What the task asks: When a line in the entries contains the word "Doll", copy that line in full.
────
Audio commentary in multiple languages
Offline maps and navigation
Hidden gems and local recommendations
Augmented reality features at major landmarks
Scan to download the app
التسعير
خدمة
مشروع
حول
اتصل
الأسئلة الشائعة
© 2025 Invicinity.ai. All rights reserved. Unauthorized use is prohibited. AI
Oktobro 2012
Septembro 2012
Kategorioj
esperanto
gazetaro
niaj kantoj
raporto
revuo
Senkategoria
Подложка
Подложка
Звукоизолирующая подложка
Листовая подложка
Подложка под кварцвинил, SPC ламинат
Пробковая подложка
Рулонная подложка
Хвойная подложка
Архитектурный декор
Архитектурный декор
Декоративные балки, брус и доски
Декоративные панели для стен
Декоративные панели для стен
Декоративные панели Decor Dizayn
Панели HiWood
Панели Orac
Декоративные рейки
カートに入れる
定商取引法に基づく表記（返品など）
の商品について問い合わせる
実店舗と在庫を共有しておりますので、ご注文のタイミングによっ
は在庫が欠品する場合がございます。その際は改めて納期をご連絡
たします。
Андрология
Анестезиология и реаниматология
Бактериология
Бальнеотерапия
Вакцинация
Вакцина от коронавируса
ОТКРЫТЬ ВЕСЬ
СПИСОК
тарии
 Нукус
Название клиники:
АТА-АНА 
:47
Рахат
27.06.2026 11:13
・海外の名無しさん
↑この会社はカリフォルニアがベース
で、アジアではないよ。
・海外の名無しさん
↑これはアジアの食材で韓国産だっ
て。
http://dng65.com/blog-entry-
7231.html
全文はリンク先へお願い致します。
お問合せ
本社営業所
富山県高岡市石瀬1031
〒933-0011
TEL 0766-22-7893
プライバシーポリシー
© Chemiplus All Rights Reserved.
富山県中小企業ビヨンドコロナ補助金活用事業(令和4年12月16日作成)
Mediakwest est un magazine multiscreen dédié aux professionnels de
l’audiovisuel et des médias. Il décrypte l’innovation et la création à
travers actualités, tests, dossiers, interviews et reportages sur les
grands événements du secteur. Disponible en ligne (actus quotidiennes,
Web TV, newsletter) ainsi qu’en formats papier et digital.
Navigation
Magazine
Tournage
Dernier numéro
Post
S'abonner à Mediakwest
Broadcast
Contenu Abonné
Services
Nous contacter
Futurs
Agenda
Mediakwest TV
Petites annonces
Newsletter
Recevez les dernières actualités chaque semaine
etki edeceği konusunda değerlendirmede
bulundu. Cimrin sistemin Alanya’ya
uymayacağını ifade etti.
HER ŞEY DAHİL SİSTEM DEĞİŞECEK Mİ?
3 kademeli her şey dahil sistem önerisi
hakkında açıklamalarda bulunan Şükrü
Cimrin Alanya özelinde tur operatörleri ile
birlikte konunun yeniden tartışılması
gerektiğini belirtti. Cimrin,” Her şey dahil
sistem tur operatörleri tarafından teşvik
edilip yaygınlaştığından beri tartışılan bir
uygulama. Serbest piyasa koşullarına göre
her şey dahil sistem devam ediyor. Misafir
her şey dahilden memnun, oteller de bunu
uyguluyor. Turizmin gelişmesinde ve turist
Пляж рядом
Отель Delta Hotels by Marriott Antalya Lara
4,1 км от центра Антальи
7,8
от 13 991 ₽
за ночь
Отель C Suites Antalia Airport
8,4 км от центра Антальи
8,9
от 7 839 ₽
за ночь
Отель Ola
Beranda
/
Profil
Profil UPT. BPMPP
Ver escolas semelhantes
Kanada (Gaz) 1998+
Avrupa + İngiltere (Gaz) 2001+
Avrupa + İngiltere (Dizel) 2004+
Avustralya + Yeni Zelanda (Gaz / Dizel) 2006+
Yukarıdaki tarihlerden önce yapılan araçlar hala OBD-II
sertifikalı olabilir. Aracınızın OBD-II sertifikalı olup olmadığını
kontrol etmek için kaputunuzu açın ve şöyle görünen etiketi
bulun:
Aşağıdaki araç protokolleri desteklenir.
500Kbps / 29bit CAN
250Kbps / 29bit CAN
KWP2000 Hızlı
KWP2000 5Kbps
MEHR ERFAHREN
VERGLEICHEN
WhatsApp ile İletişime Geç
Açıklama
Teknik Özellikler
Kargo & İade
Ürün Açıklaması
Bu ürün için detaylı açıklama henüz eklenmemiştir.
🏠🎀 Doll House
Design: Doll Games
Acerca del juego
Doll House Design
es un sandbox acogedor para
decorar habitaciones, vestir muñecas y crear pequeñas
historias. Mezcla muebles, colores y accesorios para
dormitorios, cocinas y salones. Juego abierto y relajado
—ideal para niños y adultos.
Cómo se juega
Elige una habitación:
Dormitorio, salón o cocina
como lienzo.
────
Exercise response:
🏠🎀 Doll House
Design: Doll Games
Doll House Design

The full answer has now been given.